LIPUTAN KHUSUS:

Laju Kepunahan Massal Satwa Liar yang Keenam Semakin Cepat


Penulis : Kennial Laia

Laju kepunahan massal keenam dari satwa liar terjadi semakin cepat. Dikhawatirkan dapat menciptakan efek domino.

Satwa

Selasa, 02 Juni 2020

Editor :

BETAHITA.ID -  Laju kepunahan massal keenam satwa liar di Bumi terus meningkat, menurut sebuah analisis oleh para ilmuwan yang memperingatkan bahwa ini mungkin merupakan titik kritis bagi runtuhnya peradaban di Bumi.

Lebih dari 500 spesies hewan darat ditemukan berada di ambang kepunahan dan kemungkinan musnah dalam 20 tahun ke depan. Sebagai perbandingan, jumlah yang sama hilang selama satu abad terakhir. Ilmuwan mengatakan, tanpa perusakan alam oleh manusia, laju kepunahan seharusnya terjadi dalam kurun waktu ribuan tahun.

[Catatan yang terdapat dalam sebuah dataset]
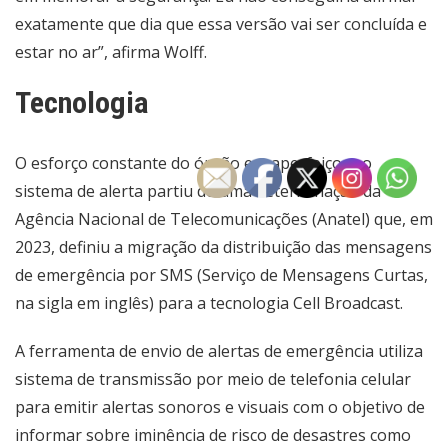
exatamente que dia que essa versão vai ser concluída e
estar no ar”, afirma Wolff.
Tecnologia
O esforço constante do órgão em aperfeiçoar o
sistema de alerta partiu de uma determinação da
Agência Nacional de Telecomunicações (Anatel) que, em
2023,
definiu a migração da distribuição
das mensagens
de emergência por SMS (Serviço de Mensagens Curtas,
na sigla em inglês) para a tecnologia Cell Broadcast.
A ferramenta de envio de alertas de emergência utiliza
sistema de transmissão por meio de telefonia celular
para emitir alertas sonoros e visuais com o objetivo de
informar sobre iminência de risco de desastres como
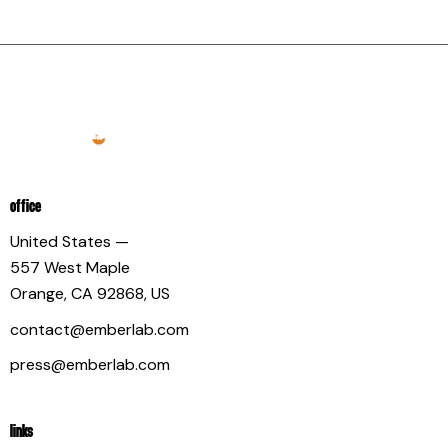
OFFICE
United States —
557 West Maple
Orange, CA 92868, US
contact@emberlab.com
press@emberlab.com
LINKS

ARAHAN TUGAS
Teruskan artikel tentang laju kepunahan massal satwa liar mulai setelah kalimat terakhirnya. Catatan tersebut tidak berhubungan dengan artikel.

HASIL LATIHAN
Selain itu, hewan jenis vertebrata darat juga terancam punah, dengan kurang dari 1.000 individu tersisa, termasuk badak Sumatra, rusa Clarion, penyu darat raksasa Espanola, dan katak harlequin. Data yang tersedia, ilmuwan menyatakan bahwa jenis hewan di atas telah kehilangan 94% dari populasinya.

Studi yang diterbitkan oleh sekelompok ilmuwan di jurnal Proceedings of the National Academy of Sciences itu mengingatkan bahwa, kepunahan ini dapat membawa efek domino, dengan kepunahan satu spesies diikuti spesies lain yang tergantung pada spesies tersebut.

Badak Sumatera (Dicerorhinus sumatrensis). Foto: Rhett Butler/Mongabay

"Kepunahan bersumber dari kepunahan," tulis ilmuwan dalam publikasi tersebut, Senin, 1 Juni 2020.

Menurut para ilmuwan yang menulis studi itu, umat manusia bergantung pada keanekaragaman hayati untuk kesehatan dan kesejahteraannya. Pandemi Covid-19 adalah satu contoh ekstrem dari bahaya merusak alam. Populasi manusia yang meningkat, perusakan habitat, perdagangan satwa liar, polusi dan krisis iklim harus segera ditangani, terang mereka.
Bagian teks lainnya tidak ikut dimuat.